The Parenthood, an independent, not-for-profit advocating for available, high quality, affordable childcare published more evidence last month about the desperate situation of regional childcare. This report found that children living regionally or remotely are denied – and their hardworking parents and carers are denied – the opportunity to access early childhood education and care. This report included stories just like the ones from my constituents.
The evidence is mounting: early childhood education and care is inaccessible in regional, rural and remote areas and the impacts of this are dire.
I call on the Government to implement the recommendations of the Productivity Commission to improve childcare in this country, and especially in regional, rural and remote Australia.
First, childcare should be fully subsidised for three days a week for lower-income families to ensure all children can access childcare. Second, the Productivity Commission recommended that these families do not have to meet work or study requirements to access three days of childcare.
More childcare support for low-income families would really help my constituents. Indi has the 50th lowest median wage out of 151 electorates. This puts Indi at the bottom third of electorates for its wages.
Third, the Commission recommended that more must be done to improve career and qualification pathways for early childhood education. The Productivity Commission was very clear that workforce shortages must be fixed. Commissioner Stokie said, and I quote: “without addressing the educator and teacher challenges we can’t do anything”. They found that fixing workforce shortages is critical to setting Australia on a path towards universal childcare.

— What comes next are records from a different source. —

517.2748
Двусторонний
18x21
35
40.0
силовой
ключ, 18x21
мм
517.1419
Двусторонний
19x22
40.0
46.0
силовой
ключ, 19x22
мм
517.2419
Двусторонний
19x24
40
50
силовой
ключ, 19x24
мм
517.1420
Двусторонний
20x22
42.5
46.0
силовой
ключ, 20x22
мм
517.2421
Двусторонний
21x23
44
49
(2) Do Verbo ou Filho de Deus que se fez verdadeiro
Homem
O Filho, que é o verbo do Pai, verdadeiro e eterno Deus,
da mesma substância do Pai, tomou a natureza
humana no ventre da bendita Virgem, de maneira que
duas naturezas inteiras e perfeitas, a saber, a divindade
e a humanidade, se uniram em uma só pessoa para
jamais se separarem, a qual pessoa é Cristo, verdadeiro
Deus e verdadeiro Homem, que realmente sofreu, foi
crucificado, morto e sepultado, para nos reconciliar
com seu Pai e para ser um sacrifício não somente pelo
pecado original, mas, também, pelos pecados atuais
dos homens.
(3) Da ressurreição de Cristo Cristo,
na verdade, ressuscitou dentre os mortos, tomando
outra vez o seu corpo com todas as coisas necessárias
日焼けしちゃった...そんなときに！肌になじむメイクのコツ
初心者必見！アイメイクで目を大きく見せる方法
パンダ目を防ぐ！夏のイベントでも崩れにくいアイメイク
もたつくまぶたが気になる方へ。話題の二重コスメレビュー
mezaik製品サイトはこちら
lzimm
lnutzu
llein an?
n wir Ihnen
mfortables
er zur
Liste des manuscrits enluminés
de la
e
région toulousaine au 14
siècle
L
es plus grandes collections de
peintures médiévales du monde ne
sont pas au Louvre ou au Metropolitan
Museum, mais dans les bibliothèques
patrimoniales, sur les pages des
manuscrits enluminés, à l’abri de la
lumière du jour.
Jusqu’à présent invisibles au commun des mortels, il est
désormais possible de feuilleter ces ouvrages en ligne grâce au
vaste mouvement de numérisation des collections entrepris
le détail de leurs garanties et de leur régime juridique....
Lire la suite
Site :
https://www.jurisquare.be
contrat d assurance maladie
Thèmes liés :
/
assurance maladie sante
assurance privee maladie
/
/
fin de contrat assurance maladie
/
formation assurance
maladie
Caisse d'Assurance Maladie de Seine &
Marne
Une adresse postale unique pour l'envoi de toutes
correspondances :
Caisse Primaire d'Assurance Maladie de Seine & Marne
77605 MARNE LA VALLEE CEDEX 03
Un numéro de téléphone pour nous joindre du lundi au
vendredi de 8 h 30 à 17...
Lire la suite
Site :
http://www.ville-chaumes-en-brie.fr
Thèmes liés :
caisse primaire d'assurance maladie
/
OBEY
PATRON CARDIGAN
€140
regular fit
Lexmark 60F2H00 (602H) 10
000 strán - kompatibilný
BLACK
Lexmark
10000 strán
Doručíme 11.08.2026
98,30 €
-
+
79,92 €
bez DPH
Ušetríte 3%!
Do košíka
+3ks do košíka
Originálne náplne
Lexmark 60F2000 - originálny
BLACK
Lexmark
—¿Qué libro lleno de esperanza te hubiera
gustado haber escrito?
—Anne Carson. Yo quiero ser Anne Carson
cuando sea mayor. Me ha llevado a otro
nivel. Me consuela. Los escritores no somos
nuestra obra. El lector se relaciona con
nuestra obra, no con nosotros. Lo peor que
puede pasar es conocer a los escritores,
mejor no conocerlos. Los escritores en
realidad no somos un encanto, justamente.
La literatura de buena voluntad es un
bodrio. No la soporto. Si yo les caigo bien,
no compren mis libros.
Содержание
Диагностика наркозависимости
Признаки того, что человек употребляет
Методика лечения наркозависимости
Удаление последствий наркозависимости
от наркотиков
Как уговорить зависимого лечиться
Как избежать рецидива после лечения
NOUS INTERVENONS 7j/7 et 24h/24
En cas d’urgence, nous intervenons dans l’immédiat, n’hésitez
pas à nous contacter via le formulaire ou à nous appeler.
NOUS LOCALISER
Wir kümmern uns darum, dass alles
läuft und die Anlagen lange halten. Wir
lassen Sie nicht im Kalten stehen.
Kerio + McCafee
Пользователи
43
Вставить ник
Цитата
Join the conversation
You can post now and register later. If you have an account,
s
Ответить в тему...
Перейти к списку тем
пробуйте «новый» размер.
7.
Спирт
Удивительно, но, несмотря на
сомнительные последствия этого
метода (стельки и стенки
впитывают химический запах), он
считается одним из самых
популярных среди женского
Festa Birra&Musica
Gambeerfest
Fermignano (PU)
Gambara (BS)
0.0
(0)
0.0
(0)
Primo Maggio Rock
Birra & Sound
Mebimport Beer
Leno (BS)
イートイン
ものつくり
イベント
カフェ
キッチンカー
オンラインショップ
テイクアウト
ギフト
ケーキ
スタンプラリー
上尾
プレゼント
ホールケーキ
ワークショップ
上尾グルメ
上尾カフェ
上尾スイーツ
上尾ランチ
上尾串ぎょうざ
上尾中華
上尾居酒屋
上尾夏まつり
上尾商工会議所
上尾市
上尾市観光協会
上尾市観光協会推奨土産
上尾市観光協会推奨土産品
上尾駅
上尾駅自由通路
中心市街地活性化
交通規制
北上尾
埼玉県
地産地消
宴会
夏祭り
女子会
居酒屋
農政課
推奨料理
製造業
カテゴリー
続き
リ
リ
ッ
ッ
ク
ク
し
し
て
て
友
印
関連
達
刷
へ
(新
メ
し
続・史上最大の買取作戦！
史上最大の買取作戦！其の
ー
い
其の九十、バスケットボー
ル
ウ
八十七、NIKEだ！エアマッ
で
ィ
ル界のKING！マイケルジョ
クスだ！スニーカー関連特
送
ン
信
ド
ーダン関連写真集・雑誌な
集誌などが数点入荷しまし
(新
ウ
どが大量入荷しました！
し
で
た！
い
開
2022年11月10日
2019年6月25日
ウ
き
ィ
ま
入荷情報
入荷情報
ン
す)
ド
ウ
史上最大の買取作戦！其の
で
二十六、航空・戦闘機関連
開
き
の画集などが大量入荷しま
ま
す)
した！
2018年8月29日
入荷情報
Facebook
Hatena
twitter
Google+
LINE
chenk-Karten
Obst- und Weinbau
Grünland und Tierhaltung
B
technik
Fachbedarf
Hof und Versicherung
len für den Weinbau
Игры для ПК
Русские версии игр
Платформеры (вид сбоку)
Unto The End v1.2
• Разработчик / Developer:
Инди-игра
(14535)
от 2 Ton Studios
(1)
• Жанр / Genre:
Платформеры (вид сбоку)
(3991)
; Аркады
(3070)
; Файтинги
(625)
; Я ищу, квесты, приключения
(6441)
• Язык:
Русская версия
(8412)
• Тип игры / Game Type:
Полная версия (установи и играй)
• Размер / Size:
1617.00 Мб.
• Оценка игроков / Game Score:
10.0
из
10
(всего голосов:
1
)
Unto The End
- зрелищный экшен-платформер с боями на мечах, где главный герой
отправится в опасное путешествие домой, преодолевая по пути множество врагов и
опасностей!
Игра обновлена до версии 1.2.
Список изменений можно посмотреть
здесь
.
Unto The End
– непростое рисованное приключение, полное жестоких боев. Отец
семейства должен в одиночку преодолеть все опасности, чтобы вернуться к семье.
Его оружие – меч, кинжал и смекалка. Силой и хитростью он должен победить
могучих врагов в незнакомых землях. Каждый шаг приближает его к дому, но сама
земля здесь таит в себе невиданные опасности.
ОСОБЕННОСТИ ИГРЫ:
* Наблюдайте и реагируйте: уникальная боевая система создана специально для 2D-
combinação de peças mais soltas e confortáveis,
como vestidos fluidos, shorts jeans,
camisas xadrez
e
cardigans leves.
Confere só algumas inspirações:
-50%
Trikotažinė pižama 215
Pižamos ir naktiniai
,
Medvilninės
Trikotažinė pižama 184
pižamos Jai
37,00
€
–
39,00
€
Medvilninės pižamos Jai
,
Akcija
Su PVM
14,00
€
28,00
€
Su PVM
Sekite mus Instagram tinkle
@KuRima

That path needs to be determined, but it is clear increasing wages and workforce participation is key. I acknowledge the Government have provided additional funding for a fee-free TAFE to provide more training for industries like childcare, which is a positive development. More work must also be done to acknowledge prior learning by educators who seek to up-skill and stay in the sector.
The Government also recently announced funding to open 55 new early childhood education services in regional communities and more support for existing services to stay open.
These are great measures, but they are frankly not nearly enough. I said this in February and I’m deeply disappointed I’m saying almost the same thing 10 months later.
In addition to the Productivity Commission recommendations I call on the Government to look at the many intersecting factors that are causing worker shortages, including childcare workers, in regional and rural Australia.
I support measures that make it easier for families to balance work and care, particularly in those crucial first months of a child’s life. Measures such as this Bill will make a difference and I welcome that for families in Indi.
I commend this Bill as a step in the right direction to help working families. But this Government must do a lot more for families, especially in regional, rural and remote Australia, especially when it comes to childcare.